The optimization results of the approach used in this study are theoretically and practically superior, and similar findings have been made in other studies. Chen et al. (2017a) proposed a method to optimize landslide spatial modeling with genetic algorithm (GA), differential evolution (DE), and particle swarm optimization (PSO), indicating that the optimized models show some improvement relative to the original models. This further proves the feasibility and superiority of the approach used in this study. However, different optimization algorithms have different effects on different machine learning models. In theory, BO as a global optimization model is more effective than local optimization models such as PSO.

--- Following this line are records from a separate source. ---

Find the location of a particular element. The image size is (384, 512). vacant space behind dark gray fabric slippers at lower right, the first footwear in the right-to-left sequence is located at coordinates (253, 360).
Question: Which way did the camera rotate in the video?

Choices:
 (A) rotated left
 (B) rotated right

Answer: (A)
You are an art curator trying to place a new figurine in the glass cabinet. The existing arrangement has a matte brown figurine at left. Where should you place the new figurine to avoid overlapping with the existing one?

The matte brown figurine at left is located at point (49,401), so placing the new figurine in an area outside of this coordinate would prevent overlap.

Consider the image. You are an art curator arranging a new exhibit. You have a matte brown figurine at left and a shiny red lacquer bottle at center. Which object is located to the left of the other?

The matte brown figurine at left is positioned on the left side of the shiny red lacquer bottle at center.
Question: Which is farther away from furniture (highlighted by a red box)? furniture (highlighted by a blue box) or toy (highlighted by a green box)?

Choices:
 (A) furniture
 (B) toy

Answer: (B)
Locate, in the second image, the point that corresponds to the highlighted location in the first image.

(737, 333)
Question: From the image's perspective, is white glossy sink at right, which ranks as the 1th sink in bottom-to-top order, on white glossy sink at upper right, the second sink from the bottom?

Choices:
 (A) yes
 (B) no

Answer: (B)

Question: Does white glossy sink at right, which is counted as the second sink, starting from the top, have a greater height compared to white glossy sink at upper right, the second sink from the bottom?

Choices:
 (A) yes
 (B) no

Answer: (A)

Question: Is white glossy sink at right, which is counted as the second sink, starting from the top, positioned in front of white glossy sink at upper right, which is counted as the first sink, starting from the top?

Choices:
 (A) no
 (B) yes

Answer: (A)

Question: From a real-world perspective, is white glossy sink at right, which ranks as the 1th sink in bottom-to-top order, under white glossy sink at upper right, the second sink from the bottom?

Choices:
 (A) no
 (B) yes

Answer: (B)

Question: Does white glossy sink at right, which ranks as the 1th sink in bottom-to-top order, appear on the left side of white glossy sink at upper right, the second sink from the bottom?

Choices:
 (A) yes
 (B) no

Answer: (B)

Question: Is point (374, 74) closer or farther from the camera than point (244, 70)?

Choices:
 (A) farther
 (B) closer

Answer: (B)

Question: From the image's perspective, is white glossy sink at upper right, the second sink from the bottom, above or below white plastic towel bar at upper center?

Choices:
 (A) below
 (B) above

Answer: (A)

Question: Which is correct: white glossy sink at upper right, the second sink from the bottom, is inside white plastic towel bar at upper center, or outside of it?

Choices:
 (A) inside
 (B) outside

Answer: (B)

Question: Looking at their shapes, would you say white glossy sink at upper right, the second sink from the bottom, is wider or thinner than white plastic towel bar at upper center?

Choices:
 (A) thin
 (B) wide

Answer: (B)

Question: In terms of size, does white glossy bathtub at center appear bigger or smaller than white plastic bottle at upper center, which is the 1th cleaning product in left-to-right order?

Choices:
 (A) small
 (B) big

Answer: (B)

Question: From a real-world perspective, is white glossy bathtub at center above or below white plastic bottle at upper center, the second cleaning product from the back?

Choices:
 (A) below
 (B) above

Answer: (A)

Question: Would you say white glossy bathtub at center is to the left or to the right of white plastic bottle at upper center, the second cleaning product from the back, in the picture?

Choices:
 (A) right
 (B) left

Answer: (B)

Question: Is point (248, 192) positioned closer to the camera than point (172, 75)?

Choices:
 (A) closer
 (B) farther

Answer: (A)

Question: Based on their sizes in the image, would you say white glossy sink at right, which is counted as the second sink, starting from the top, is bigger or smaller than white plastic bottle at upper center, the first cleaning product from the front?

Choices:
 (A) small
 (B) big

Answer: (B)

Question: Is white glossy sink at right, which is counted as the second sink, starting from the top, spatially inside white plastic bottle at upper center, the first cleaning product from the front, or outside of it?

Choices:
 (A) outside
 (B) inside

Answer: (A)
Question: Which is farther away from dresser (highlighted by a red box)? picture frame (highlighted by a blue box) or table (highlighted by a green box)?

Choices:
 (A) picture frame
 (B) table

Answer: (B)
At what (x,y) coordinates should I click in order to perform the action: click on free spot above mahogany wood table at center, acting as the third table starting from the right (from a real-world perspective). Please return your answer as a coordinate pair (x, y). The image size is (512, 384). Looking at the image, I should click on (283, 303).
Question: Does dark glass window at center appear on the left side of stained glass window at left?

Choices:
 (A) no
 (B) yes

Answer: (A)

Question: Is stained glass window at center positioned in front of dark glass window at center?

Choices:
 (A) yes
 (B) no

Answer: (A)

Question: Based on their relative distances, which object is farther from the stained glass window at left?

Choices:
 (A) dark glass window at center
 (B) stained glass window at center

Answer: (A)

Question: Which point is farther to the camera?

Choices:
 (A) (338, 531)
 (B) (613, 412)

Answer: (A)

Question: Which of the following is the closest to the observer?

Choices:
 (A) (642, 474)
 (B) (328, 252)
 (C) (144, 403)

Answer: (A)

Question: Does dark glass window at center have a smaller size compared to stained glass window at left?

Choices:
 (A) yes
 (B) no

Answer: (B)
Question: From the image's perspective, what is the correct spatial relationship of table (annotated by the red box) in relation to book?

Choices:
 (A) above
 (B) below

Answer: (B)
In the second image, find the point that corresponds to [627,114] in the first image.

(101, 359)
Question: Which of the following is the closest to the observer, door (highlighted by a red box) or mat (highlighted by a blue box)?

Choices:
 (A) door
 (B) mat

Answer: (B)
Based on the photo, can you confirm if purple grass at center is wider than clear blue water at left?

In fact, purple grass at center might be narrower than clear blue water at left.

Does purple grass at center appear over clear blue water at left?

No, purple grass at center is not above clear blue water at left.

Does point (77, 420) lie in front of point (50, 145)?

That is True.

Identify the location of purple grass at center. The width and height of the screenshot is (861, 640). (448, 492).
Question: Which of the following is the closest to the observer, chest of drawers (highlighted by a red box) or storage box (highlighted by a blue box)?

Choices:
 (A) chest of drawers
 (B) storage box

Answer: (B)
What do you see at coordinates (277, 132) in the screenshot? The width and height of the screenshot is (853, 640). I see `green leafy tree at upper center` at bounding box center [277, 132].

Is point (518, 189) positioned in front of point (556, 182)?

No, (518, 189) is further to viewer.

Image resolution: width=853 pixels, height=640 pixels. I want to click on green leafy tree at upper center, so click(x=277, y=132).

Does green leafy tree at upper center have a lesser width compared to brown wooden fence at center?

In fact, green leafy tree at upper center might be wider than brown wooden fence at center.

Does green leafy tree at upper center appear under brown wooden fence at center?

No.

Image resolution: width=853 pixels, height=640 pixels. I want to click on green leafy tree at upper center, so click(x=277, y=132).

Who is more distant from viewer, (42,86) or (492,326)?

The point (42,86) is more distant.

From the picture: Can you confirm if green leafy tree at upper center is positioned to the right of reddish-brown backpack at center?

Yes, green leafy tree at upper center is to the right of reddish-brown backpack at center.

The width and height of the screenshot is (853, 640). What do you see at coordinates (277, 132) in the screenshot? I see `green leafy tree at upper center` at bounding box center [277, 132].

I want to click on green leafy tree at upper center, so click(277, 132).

To some extent, this study still had some limitations. The entire model has a certain black-box nature, and the optimization process relies on the “trial and error” of the computer, rather than calculating towards a visible goal. As mentioned above, the hyperparameters are important aspect of the model, and optimization algorithms can solve for optimal hyperparameters. By analogy, the optimization algorithm itself also has hyperparameters, which might be called “hyper-hyperparameters”. The presence of these “hyper-hyper-parameters” also affects the optimization algorithm and the target model. However, there is no additional way to compute these parameters. Perhaps reducing this laborious optimization process is worthy of attention. On the other hand, the research only uses random search as a comparison of the BO algorithm, while ignoring methods such as grid search. The future study will focus on overcoming the deficiencies of this model.

6 Conclusions

In conclusion, an advanced approach based on the BO algorithm and SVM for landslide hazard assessment was successfully developed, aiming to use a hyperparameter optimization method (BO algorithm) to solve the problem of machine learning hyperparameter selection in the landslide hazard assessment. An investigation into BO-SVM and SVM as the assessment model for landslides hazards assessment of Nanping city indicated better performance of BO-SVM model than those of SVM. For the BO-SVM model, the accuracy of the confusion matrix and the AUC value of the ROC curve was 89.53 % and 0.97, respectively. In the landslide hazard zoning map generated by the two models, the BO-SVM was also found more reliable; 65 % of the historical landslides are in very high and high hazard areas, which together cover less than 15 % of the study area. The BO-SVM significantly performed better than the SVM in the classification of landslide hazard at the local scale, proving that the BO algorithm has a significant optimization effect on the model. The findings of this study could provide a rational perspective for improving the landslide hazard assessment and is of certain significance to other landslide studies using machine learning methods. In addition, the results of this method could be helpful for risk assessment and management of other natural disasters.